The dragon boats are floating up and down Hue’s Perfume River as Mom and I sit under the canopy of the Truong Tien Bridge.

Who’d want to eat in a dreary restaurant when you can get energy from this? The smell of barbecue hits you like a sixth sense, it takes over your body and you can’t help but be enticed. There’s fish, beef, pork, and pancakes swirling and sizzling their way across the wok.

Here, the women are clearly the bosses.

They’re like cyclones, parading through orders, barking at each other and getting everything done. All with strength and good humour. We watch as a group of women opposite us have an argument and then immediately make up and carry on.

A woman stirring the oil for the next pancake has a cigarette dangling from her mouth while her other hand every so often throws ingredients in.

Clearing for the tables for the evening, she tosses the cans of local beer to the side to a pile that will steadily increase during the night. A break in the stream of people sees one of the women grab her dinner and eat but yet not missing an opportunity to wave in new customers.


Completely dolled up with a smack of red on her lips, it’s amusing to watch her toss the rice around making sure it gets a good battering in the pan.

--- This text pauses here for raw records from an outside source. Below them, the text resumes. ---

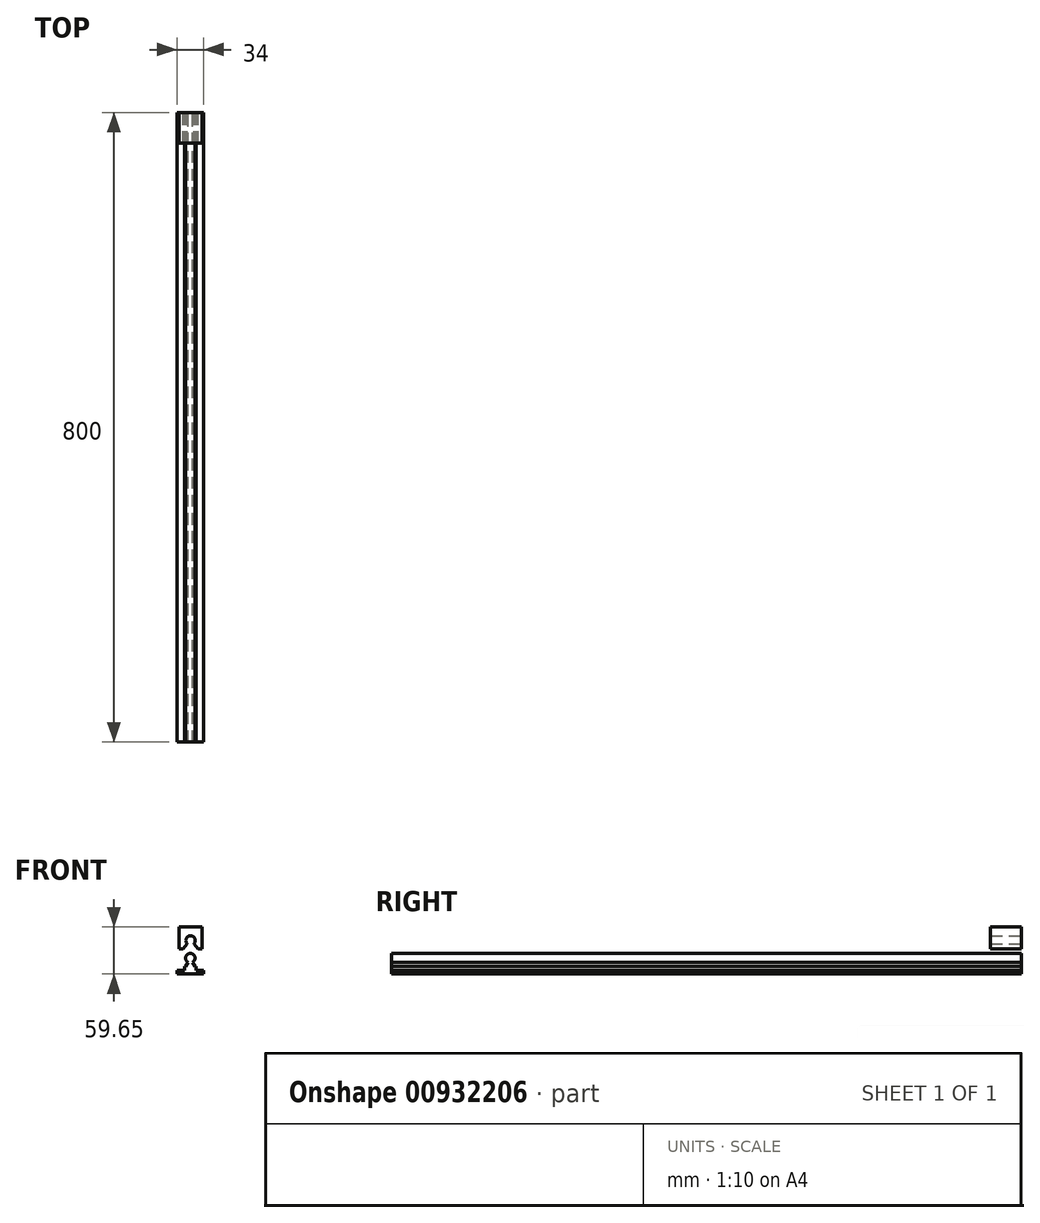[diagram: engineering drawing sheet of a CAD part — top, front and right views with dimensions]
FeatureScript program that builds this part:
annotation { "Feature Type Name" : "Feature", "Feature Type Description" : "" }
export const myFeature = defineFeature(function(context is Context, id is Id, definition is map)
    precondition{}
    {
        {
            var Q0;
            Q0=qCreatedBy(makeId("Front.planeOp"),FACE);
            var sketch = newSketch(context, id + "F0", { "sketchPlane" : qUnion([Q0])});
            skLineSegment(sketch, "E0", {"start": v(0, 0) * mm, "end": v(3, -5.2) * mm, "construction": true});
            skLineSegment(sketch, "E1", {"start": v(0, 0) * mm, "end": v(-3, -5.2) * mm, "construction": true});
            skLineSegment(sketch, "E2", {"start": v(-3, -5.2) * mm, "end": v(3, -5.2) * mm, "construction": true});
            skLineSegment(sketch, "E3", {"start": v(-3, -5.2) * mm, "end": v(-6, -10.4) * mm});
            skLineSegment(sketch, "E4", {"start": v(3, -5.2) * mm, "end": v(6, -10.4) * mm});
            skLineSegment(sketch, "E5", {"start": v(-6, -10.4) * mm, "end": v(6, -10.4) * mm, "construction": true});
            skLineSegment(sketch, "E6", {"start": v(0, -10.4) * mm, "end": v(0, -5.2) * mm, "construction": true});
            skLineSegment(sketch, "E7", {"start": v(0, -20.2) * mm, "end": v(0, -10.4) * mm, "construction": true});
            skLineSegment(sketch, "E8", {"start": v(6, -10.4) * mm, "end": v(7.5, -10.4) * mm});
            skLineSegment(sketch, "E9", {"start": v(-6, -10.4) * mm, "end": v(-7.5, -10.4) * mm});
            skLineSegment(sketch, "E10", {"start": v(-17, -20.2) * mm, "end": v(17, -20.2) * mm});
            skLineSegment(sketch, "E11", {"start": v(-17, -20.2) * mm, "end": v(-17, -15.7) * mm});
            skLineSegment(sketch, "E12", {"start": v(17, -20.2) * mm, "end": v(17, -15.7) * mm});
            skLineSegment(sketch, "E13", {"start": v(17, -15.7) * mm, "end": v(7.5, -15.7) * mm});
            skLineSegment(sketch, "E14", {"start": v(7.5, -15.7) * mm, "end": v(7.5, -10.4) * mm});
            skLineSegment(sketch, "E15", {"start": v(-17, -15.7) * mm, "end": v(-7.5, -15.7) * mm});
            skLineSegment(sketch, "E16", {"start": v(-7.5, -15.7) * mm, "end": v(-7.5, -10.4) * mm});
            skArc(sketch, "E17", {"start": v(-3, -5.2) * mm, "mid": v(0, -6) * mm, "end": v(3, -5.2) * mm, "construction": true});
            skArc(sketch, "E18", {"start": v(3, -5.2) * mm, "mid": v(0, 6) * mm, "end": v(-3, -5.2) * mm});
            skLineSegment(sketch, "E19", {"start": v(-14.13, 39.45) * mm, "end": v(14.79, 39.45) * mm});
            skLineSegment(sketch, "E20", {"start": v(14.79, 39.45) * mm, "end": v(14.79, 11.85) * mm});
            skLineSegment(sketch, "E21", {"start": v(-14.13, 39.45) * mm, "end": v(-14.13, 11.85) * mm});
            skLineSegment(sketch, "E22", {"start": v(-14.13, 11.85) * mm, "end": v(-9.26, 11.85) * mm});
            skLineSegment(sketch, "E23", {"start": v(0.33, 39.45) * mm, "end": v(0.33, 22.45) * mm, "construction": true});
            skLineSegment(sketch, "E24", {"start": v(-3.92, 18.22) * mm, "end": v(4.58, 18.22) * mm, "construction": true});
            skLineSegment(sketch, "E25", {"start": v(4.58, 18.22) * mm, "end": v(9.92, 11.85) * mm});
            skLineSegment(sketch, "E26", {"start": v(-3.92, 18.22) * mm, "end": v(-9.26, 11.85) * mm});
            skArc(sketch, "E27", {"start": v(-3.92, 18.22) * mm, "mid": v(0.33, 16.45) * mm, "end": v(4.58, 18.22) * mm, "construction": true});
            skArc(sketch, "E28", {"start": v(4.58, 18.22) * mm, "mid": v(0.33, 28.45) * mm, "end": v(-3.92, 18.22) * mm});
            skLineSegment(sketch, "E29", {"start": v(-9.26, 11.85) * mm, "end": v(9.92, 11.85) * mm, "construction": true});
            skLineSegment(sketch, "E30", {"start": v(9.92, 11.85) * mm, "end": v(14.79, 11.85) * mm});
            skSolve(sketch);
        }
        {
            var Q0;
            Q0=makeQuery(id+"F0.imprint","IMPRINT",FACE,{"disambiguationData":[TD([[makeQuery(id+"F0.imprint","IMPRINT",EDGE,{"derivedFrom":sQuery(id+"F0.wireOp",EDGE,"E3")}),1.0]])]});
            extrude(context, id + "F1", {"entities" : qUnion([Q0]), "depth" : 800 * mm, "offsetDistance" : 25 * mm});
        }
        {
            var Q0;
            Q0=makeQuery(id+"F0.imprint","IMPRINT",FACE,{"disambiguationData":[TD([[makeQuery(id+"F0.imprint","IMPRINT",EDGE,{"derivedFrom":sQuery(id+"F0.wireOp",EDGE,"E19")}),-1.0]])]});
            extrude(context, id + "F2", {"entities" : qUnion([Q0]), "depth" : 39 * mm, "offsetDistance" : 25 * mm});
        }
    });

We sit on Vietnam’s classic street food stools; too low for our Western ways with our legs embarrassingly sticking out like awkward chopsticks.

The night is balmy.

Our food arrives and immediately makes its way to our mouths. The smell would make even the fullest man wolf it down. Instagram photos are not a priority here.

If you’re looking for a quiet meal this is not the place to go. It’s loud, messy, chaotic and totally brilliant.